Peggy, on the other hand, is already doing something. And in this episode she’s looking to start doing it with a less taxing commute, even if it means taking on a wildly inappropriate roommate. (And not just because one is Norwegian and the other Swedish.) She’s good at her job, so good that she can’t quite hide a smug look when Sal’s Patio campaign spot lands with the an audible “oof.” And why? It looks like the Ann-Margret scene from Bye Bye Birdie, it sounds like that scene and yet it feels just a little off in part because it’s nothing more than a rip-off and in part because it just doesn’t speak to its intended audience for all the reasons Peggy knew it wouldn’t. (It also seems appropriate that a campaign for diet soda would fail because it’s a kind of sad imitation of its source material.)

As for Sal, I’m not sure I can handle too many more scenes from the tragedy-in-the-making that is his marriage. His wife seems sweet. She also seems less oblivious than before that something is terribly wrong. She needs “tending” and whatever compromise he might have reached in his mind to get the job done in the past clearly isn’t working anymore. Their scene played out with sad inevitability then closed with a moment I couldn’t quite read: Mrs. Sal looked enthralled by his presentation at first and then… what? She ends with, “You’re gonna do great” then stares off into the middle distance with an expression I couldn’t read. It wasn’t joyful, however. It looked uneasy with what’s to come.

Grade: A-

Stray observations:

– Was that prank call to Peggy done with cruelty or affection?

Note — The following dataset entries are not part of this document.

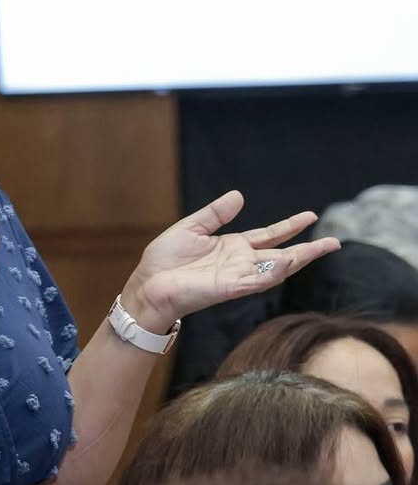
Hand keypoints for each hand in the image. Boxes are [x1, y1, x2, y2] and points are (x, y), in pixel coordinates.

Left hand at [120, 190, 340, 331]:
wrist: (149, 284)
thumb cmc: (166, 260)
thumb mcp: (192, 228)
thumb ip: (215, 214)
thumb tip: (239, 196)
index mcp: (233, 247)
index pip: (269, 235)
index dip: (290, 226)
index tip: (311, 216)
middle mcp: (241, 263)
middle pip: (282, 254)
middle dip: (308, 249)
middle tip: (335, 242)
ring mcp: (237, 277)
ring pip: (275, 269)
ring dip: (296, 259)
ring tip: (319, 248)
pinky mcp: (228, 288)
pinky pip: (255, 280)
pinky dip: (271, 272)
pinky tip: (286, 262)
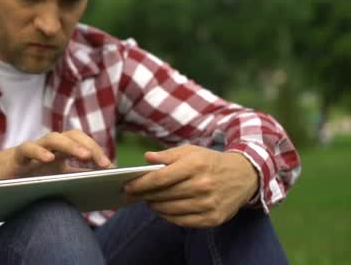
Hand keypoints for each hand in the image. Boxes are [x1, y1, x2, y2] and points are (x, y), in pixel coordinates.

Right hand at [0, 130, 112, 180]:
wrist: (0, 177)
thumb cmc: (30, 176)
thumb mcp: (58, 177)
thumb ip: (79, 175)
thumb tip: (105, 177)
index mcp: (61, 151)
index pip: (82, 143)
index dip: (96, 151)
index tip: (110, 167)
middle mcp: (50, 146)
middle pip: (72, 135)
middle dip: (89, 146)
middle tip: (102, 163)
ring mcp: (35, 148)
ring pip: (53, 138)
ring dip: (70, 145)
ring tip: (84, 156)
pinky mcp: (18, 155)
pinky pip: (28, 149)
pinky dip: (39, 152)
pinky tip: (49, 159)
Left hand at [124, 145, 257, 227]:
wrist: (243, 176)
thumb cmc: (210, 162)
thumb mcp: (191, 151)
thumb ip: (167, 154)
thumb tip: (147, 158)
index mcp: (195, 165)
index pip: (160, 178)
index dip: (140, 184)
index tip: (128, 186)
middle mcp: (203, 185)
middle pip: (163, 195)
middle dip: (144, 195)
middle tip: (134, 194)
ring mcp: (208, 204)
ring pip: (170, 210)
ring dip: (154, 206)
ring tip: (148, 200)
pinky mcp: (213, 218)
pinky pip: (181, 221)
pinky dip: (168, 216)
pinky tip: (163, 209)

– Also, not a lot of Joan this episode but the scene in which she taught Peggy how to create an ad pitch for herself was priceless.

– Let’s talk about food: Did everyone catch the Caesar salad being made the old-fashioned way in the restaurant scene? Also, Gene salted his ice cream, which I’d never seen before and which sounds repulsive. Am I wrong? (Also: Does anyone else salt watermelon? I do. And it is delicious.)

– The “perfect mixture of athletics, spectacle, and speed.” Who could resist that? Apart from most of America.

– Gene refers to Betty smoking as “suicide.” Is the first suggestion we’ve gotten that tobacco might be something other than harmless?

– Did anyone else find Peggy taking down the “Free Kittens” sign as amusing as I did?

– Did anyone else think of All That Heaven Allows when Peggy gave her mom the television?

– “I’m fun. And I love to have… fun.”

– More Mad Men links to check out: For fellow TV-bloggers-in-arms, I highly recommend Maureen Ryan at the Chicago Tribune and the New Jersey Star-Ledger’s Alan Sepinwall. For a different take, I never miss Movieline’s Mark Listanti’s weekly Mad Men Power Rankings. (I predict a rise this week for Pete and Peggy and a dip in the Don Draper Fingerbang Threat Level.)